[WHAT TO WORK ON]: Among the entries below, which lines include the string "چیزی"? Show each one.

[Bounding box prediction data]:
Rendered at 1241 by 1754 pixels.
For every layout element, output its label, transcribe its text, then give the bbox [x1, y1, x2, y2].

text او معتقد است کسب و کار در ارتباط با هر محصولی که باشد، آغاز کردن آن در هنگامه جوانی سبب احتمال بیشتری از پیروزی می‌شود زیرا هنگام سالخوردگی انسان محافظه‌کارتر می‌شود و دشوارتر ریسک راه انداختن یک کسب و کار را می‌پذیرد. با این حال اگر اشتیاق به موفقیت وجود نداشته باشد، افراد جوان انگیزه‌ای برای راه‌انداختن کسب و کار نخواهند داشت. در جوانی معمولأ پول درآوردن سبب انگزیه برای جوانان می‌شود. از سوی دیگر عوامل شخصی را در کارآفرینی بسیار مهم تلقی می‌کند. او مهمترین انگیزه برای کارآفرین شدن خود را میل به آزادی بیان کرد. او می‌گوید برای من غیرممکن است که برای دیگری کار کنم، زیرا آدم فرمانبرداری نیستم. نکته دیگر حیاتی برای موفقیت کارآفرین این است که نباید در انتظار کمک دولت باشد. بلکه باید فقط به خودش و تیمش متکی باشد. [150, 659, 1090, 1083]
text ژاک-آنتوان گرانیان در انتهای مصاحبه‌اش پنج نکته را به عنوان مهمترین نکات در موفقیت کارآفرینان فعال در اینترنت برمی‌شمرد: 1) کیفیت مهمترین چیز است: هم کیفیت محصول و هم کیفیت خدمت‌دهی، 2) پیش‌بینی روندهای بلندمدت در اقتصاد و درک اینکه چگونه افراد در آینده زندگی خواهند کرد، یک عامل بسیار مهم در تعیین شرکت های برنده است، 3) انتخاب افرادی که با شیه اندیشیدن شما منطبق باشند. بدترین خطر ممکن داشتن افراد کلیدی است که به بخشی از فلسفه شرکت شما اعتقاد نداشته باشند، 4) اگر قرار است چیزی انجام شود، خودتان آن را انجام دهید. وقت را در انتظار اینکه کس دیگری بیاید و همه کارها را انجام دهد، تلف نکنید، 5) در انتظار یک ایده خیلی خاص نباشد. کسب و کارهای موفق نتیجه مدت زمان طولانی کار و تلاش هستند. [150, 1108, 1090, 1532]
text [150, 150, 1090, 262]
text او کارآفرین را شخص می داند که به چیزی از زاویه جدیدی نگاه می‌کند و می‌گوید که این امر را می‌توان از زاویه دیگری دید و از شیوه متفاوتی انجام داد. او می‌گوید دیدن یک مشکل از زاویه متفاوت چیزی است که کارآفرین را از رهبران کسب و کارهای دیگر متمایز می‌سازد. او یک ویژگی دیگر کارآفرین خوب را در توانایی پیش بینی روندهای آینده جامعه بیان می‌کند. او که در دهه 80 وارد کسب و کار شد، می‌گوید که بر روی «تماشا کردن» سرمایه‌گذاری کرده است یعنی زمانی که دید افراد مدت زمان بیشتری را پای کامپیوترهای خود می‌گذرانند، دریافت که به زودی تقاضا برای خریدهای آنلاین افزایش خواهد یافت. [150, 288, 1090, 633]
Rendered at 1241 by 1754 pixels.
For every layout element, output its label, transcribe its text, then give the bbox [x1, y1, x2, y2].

[RESULT]:
text ژاک-آنتوان گرانیان در انتهای مصاحبه‌اش پنج نکته را به عنوان مهمترین نکات در موفقیت کارآفرینان فعال در اینترنت برمی‌شمرد: 1) کیفیت مهمترین چیز است: هم کیفیت محصول و هم کیفیت خدمت‌دهی، 2) پیش‌بینی روندهای بلندمدت در اقتصاد و درک اینکه چگونه افراد در آینده زندگی خواهند کرد، یک عامل بسیار مهم در تعیین شرکت های برنده است، 3) انتخاب افرادی که با شیه اندیشیدن شما منطبق باشند. بدترین خطر ممکن داشتن افراد کلیدی است که به بخشی از فلسفه شرکت شما اعتقاد نداشته باشند، 4) اگر قرار است چیزی انجام شود، خودتان آن را انجام دهید. وقت را در انتظار اینکه کس دیگری بیاید و همه کارها را انجام دهد، تلف نکنید، 5) در انتظار یک ایده خیلی خاص نباشد. کسب و کارهای موفق نتیجه مدت زمان طولانی کار و تلاش هستند. [150, 1108, 1090, 1532]
text او کارآفرین را شخص می داند که به چیزی از زاویه جدیدی نگاه می‌کند و می‌گوید که این امر را می‌توان از زاویه دیگری دید و از شیوه متفاوتی انجام داد. او می‌گوید دیدن یک مشکل از زاویه متفاوت چیزی است که کارآفرین را از رهبران کسب و کارهای دیگر متمایز می‌سازد. او یک ویژگی دیگر کارآفرین خوب را در توانایی پیش بینی روندهای آینده جامعه بیان می‌کند. او که در دهه 80 وارد کسب و کار شد، می‌گوید که بر روی «تماشا کردن» سرمایه‌گذاری کرده است یعنی زمانی که دید افراد مدت زمان بیشتری را پای کامپیوترهای خود می‌گذرانند، دریافت که به زودی تقاضا برای خریدهای آنلاین افزایش خواهد یافت. [150, 288, 1090, 633]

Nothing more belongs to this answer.